--- Begin PAGE ---
# Grassy



## Madman54 (May 16, 2009)

The proc for this year states that Grassy is closed to fishing, anyone know why?

Just curious about it. Grassy is a nice place to take a break from the heat at joe's valley during the afternoon, fun for the kids to cath some tiger trout. 

Anyways, just curious!


----------



## LOAH (Sep 29, 2007)

The proc is talking about Grassy Trail reservoir, not Grassy. Grassy Trail is out by Sunnyside and East Carbon, Grassy Lake is the one above Joe's. *You're good to go.* The only problem you might run into would be a possible snow drift blocking the road while you're going up the hill after turning off from 29. I would suspect it's gone by now though.

I don't know why Grassy Trail is always closed to fishing though...I've noticed that the past few years, I think.


----------



## Madman54 (May 16, 2009)

Ah cool! thanks for setting me straight on that! I'm pretty new to the area fishing wise..I've got some catching on to do.
--- End PAGE ---
--- Begin EXTRACTED DATA ---
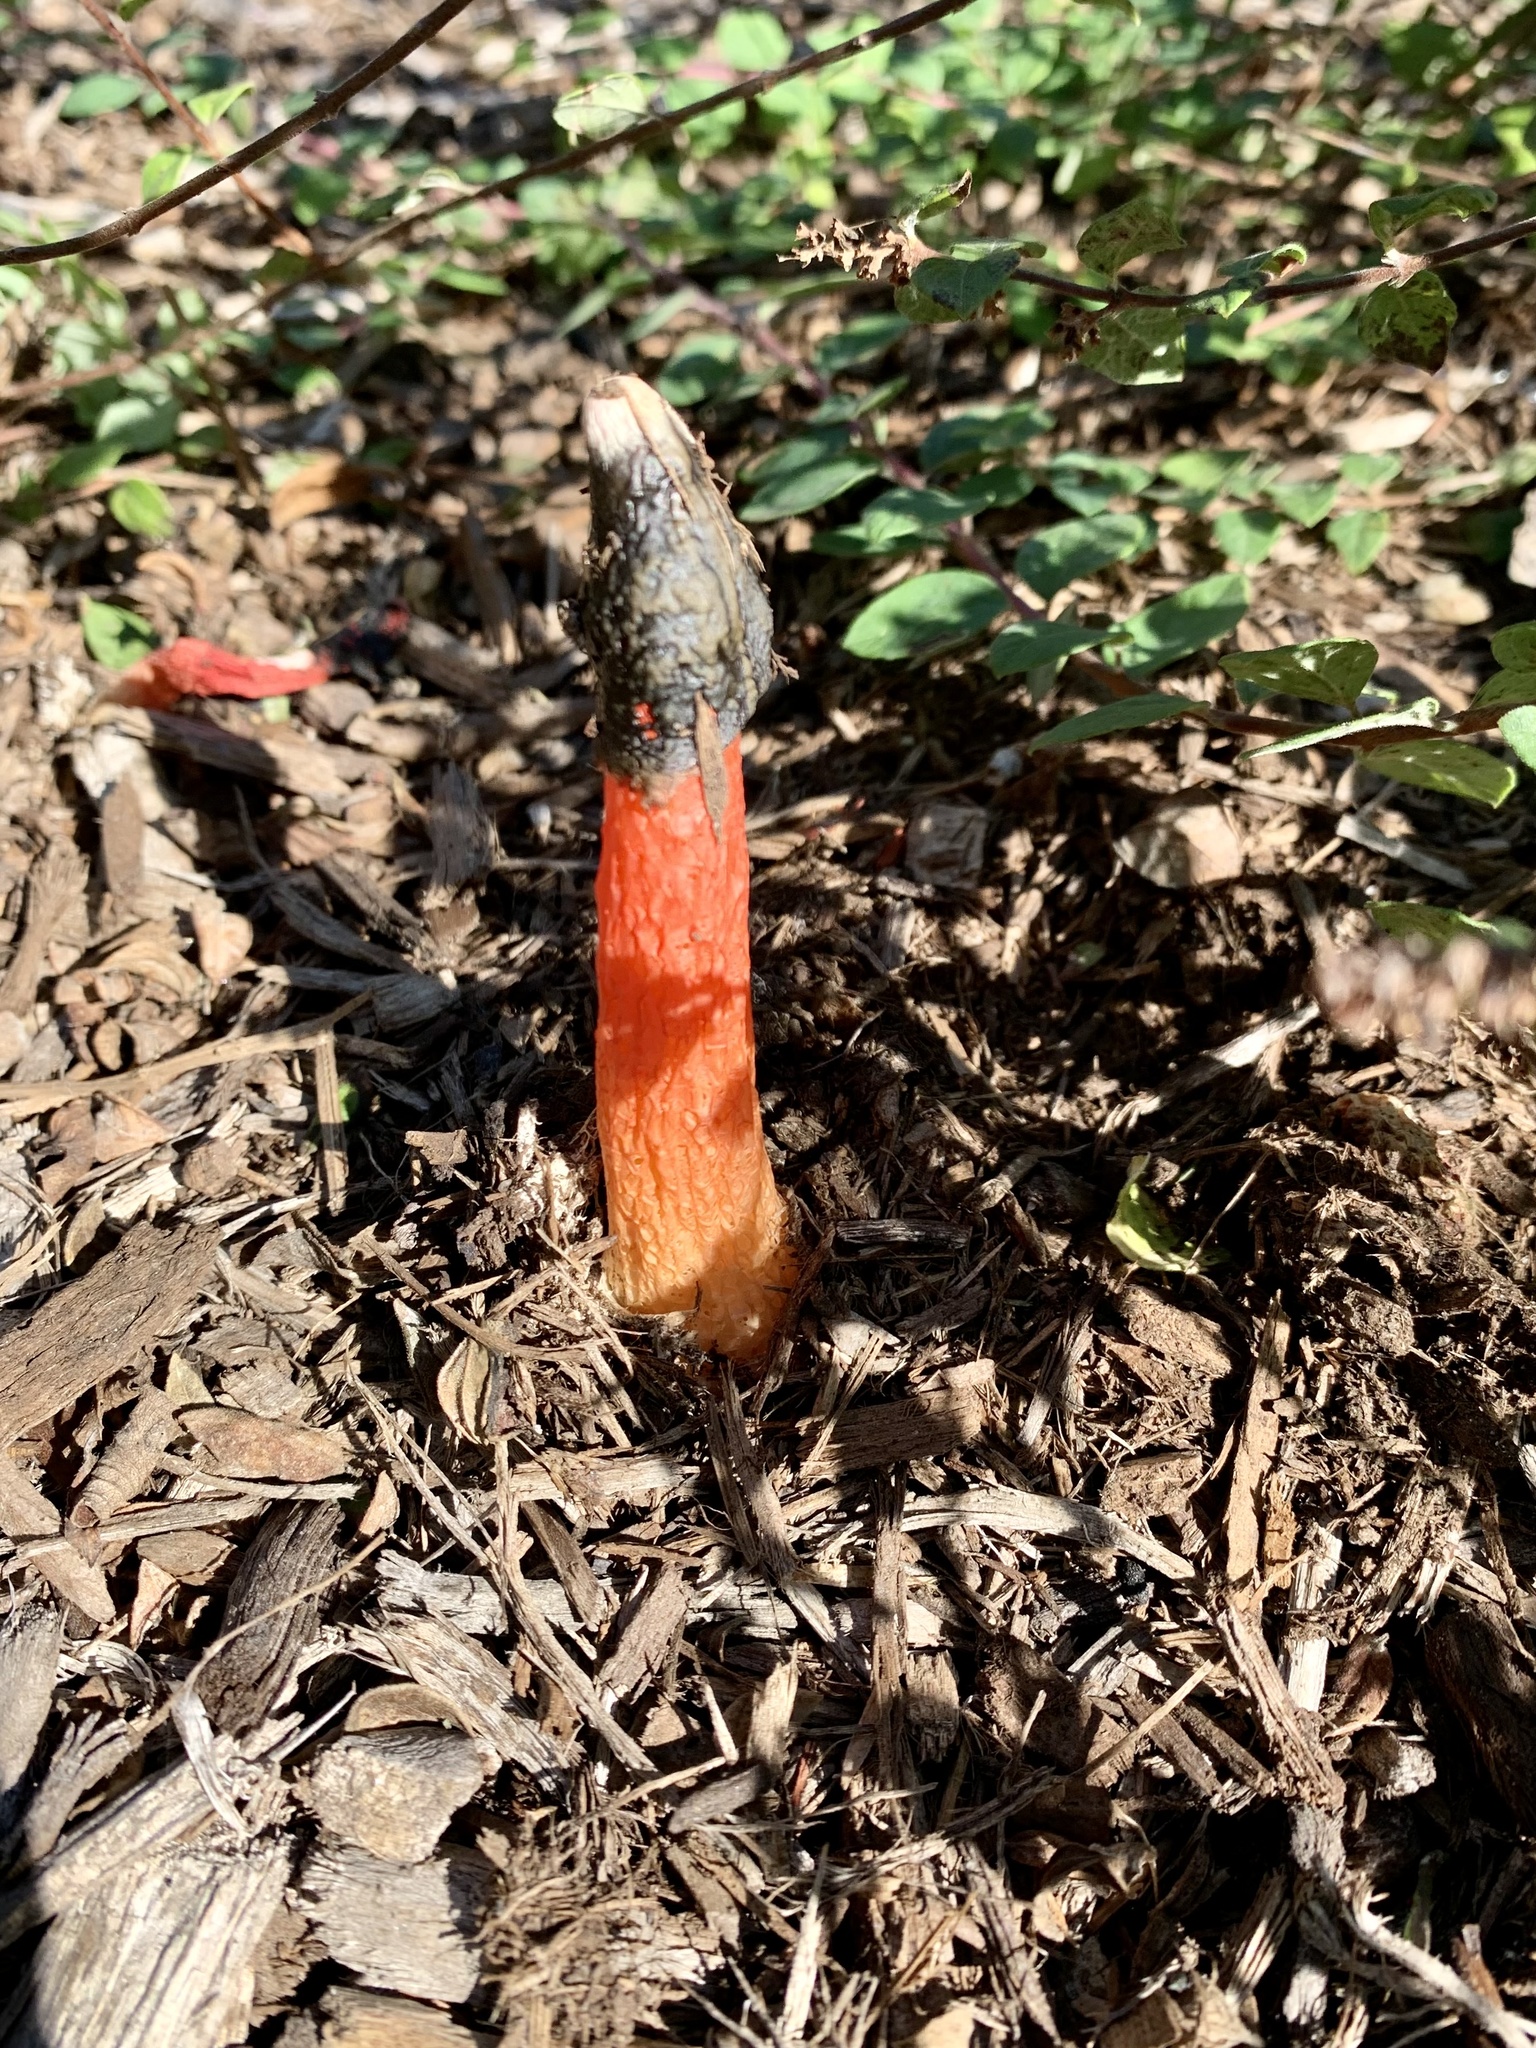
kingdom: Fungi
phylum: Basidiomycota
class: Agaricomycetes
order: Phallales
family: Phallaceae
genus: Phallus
--- End EXTRACTED DATA ---
--- Begin EXTRACTED DATA ---
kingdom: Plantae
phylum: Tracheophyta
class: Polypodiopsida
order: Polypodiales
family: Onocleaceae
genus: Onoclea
--- End EXTRACTED DATA ---
BRIEF:
Please continue the forum thread about fishing at Grassy, starting after its last post.

ANSWER FOR THE TASK:
----------



## cazmataz (May 18, 2009)

You ever catch anything bigger than 9 inches out of there?


----------



## LOAH (Sep 29, 2007)

Yep.

Usually not by too much, but the rainbows get around 15" or more, if they survive the powerbait gauntlet once the road is clear and the lake is stocked.

Try around the steep side where the water is deeper. An olive woolybugger worked well for me last year, as did a copper john and an ice cream cone chironomid pattern. I even caught the first couple of fish on my fly rod there.

Blue Foxes and Jake's lures also worked well at Grassy.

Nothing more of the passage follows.